Time bar on disputing joint family agreements

  1. Can a joint settlement made in 1976 be called into question in 2017?
  2. Is a joint family settlement that takes into account circumstantial needs a valid substitute for a partition... can it override provisions of the Hindu Succession Act?
  3. Were Brahmins in Kerala also covered under the Hindu Succession Act (HSA) in 1976? 


Learning

 7 Replies

Susen Nath   11 August 2017

Some state has special cases. So pls consalt ur local law year. I think u also coverd by act.

Kumar Doab (FIN)     11 August 2017

Considerations that support a family arrangement; disputes are avoided in the family, family property is continued in the family , the honor of the family is safeguarded, etc etc

 The said settlement is reduced in writing and signed by all parties and registered?

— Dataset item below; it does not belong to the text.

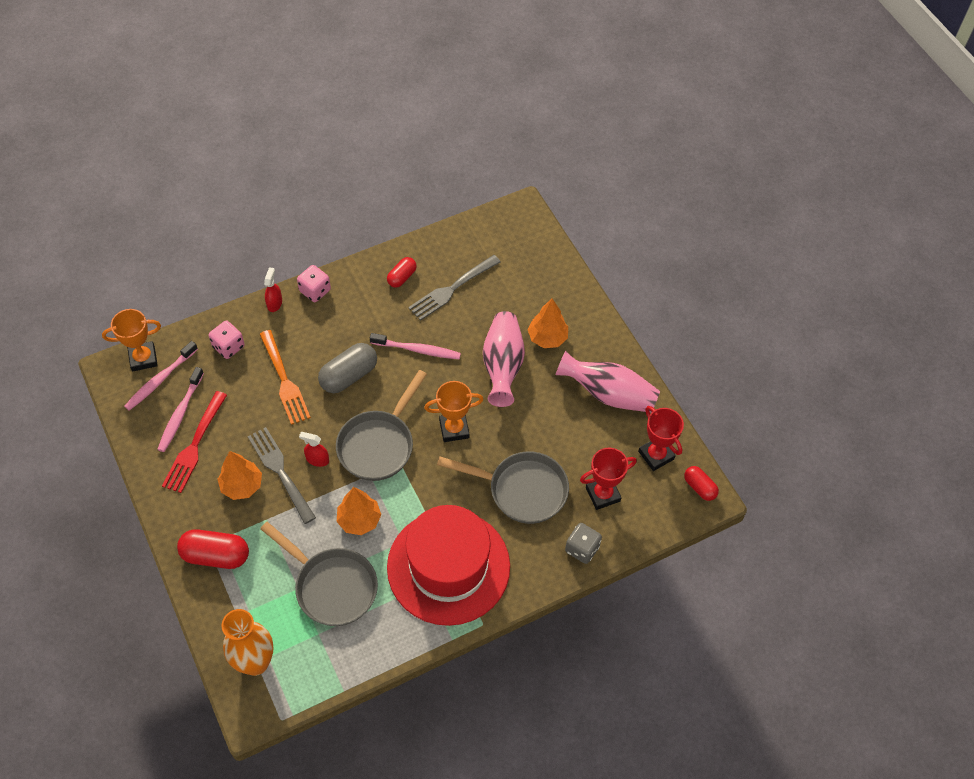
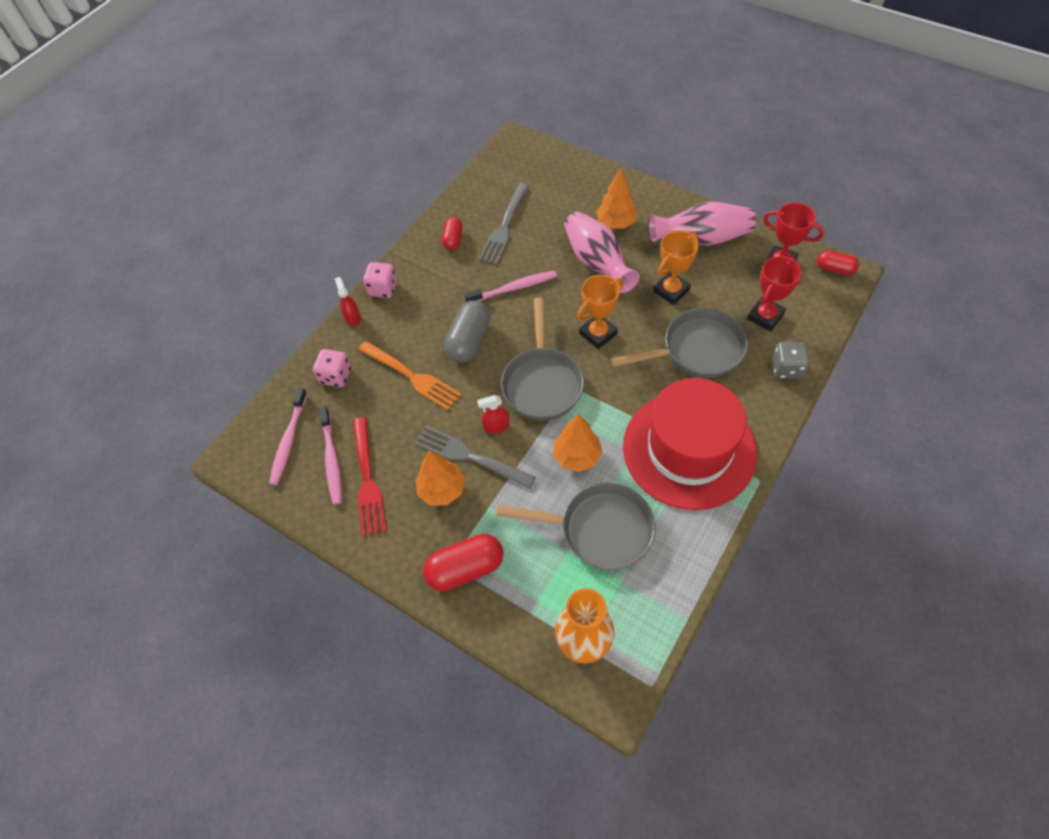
camera: 25 degrees left, 0 degrees up
orange trophy [102,309,161,371] -> orange trophy moved to [653,230,699,305]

Kumar Doab (FIN)     11 August 2017

 

The said document could be MoU that is reduced in writing to repeat what the parties ( Family) had already had agreed and have been complying with the terms narrated in said document, even before the execution of family deed and its registration is not required. However it does not suffice to create title...........or interest.

Supreme Court of India

Tek Bahadur Bhujil vs Debi Singh Bhujil And Ors.

12. Family arrangement as such can be arrived at orally. Its terms may be recorded in writing as a memorandum of what had been agreed upon between the parties. The memorandum need not be prepared for the purpose of being used as a document on which future title of the parties be founded. It is usually prepared as a record of what had been agreed upon so that there be no hazy notions about it in future. It is only when the parties reduce the family arrangement in writing with the purpose of using that writing as proof of what they had arranged and, where the arrangement is brought about by the document as such, that the document would require registration as it is then that it would be a document of title declaring for future what rights in what properties the parties possess.

https://indiankanoon.org/doc/818453/

Kumar Doab (FIN)     11 August 2017

 

 

You may go thru:

Central Government Act

Section 17 in The Registration Act, 1908

17. Documents of which registration is compulsory.—(l) The following documents shall be registered, if the property to which they relate is situate in a district in which, and if they have been executed on or after the date on which, Act No. XVI of 1864, or the Indian Registration Act, 1866, or the Indian Registration Act, 1871, or the Indian Registration Act, 1877, or this Act came or comes into force, namely:— (b) other non-testamentary instruments which purport or operate to create, declare, assign, limit or extinguish, whether in present or in future, any right, title or interest, whether vested or contingent, of the value of one hundred rupees and upwards, to or in immovable property;

https://indiankanoon.org/doc/561156/

 

Thus a family settlement that purports to assign immovable property must be mandatorily registered or the deed would be invalid

 

Kumar Doab (FIN)     11 August 2017

You may also go thru:

Central Government Act

Section 35 in The Indian Stamp Act, 1899

35. Instruments not duly stamped inadmissible in evidence, etc

https://indiankanoon.org/doc/176042882/

Central Government Act

Section 49 in The Registration Act, 1908

49. Effect of non-registration of documents required to be registered.—

https://indiankanoon.org/doc/1768154/

Kumar Doab (FIN)     11 August 2017

 

A family arrangement can remain as binding on the parties who have taken advantage under the agreement from revoking or challenging the same and can operates as an estoppel to preclude the parties involved….

 

Kumar Doab (FIN)     11 August 2017

It is felt that, except with a court decree, a duly executed family settlement cannot be revoked

A duly executed family settlement can be challenged in a court of law like any agreement that is striked  by some fraud or coercion, or if there is any misrepresentation of facts regarding the title of the disputed property, and/or if there is improper execution of the agreement.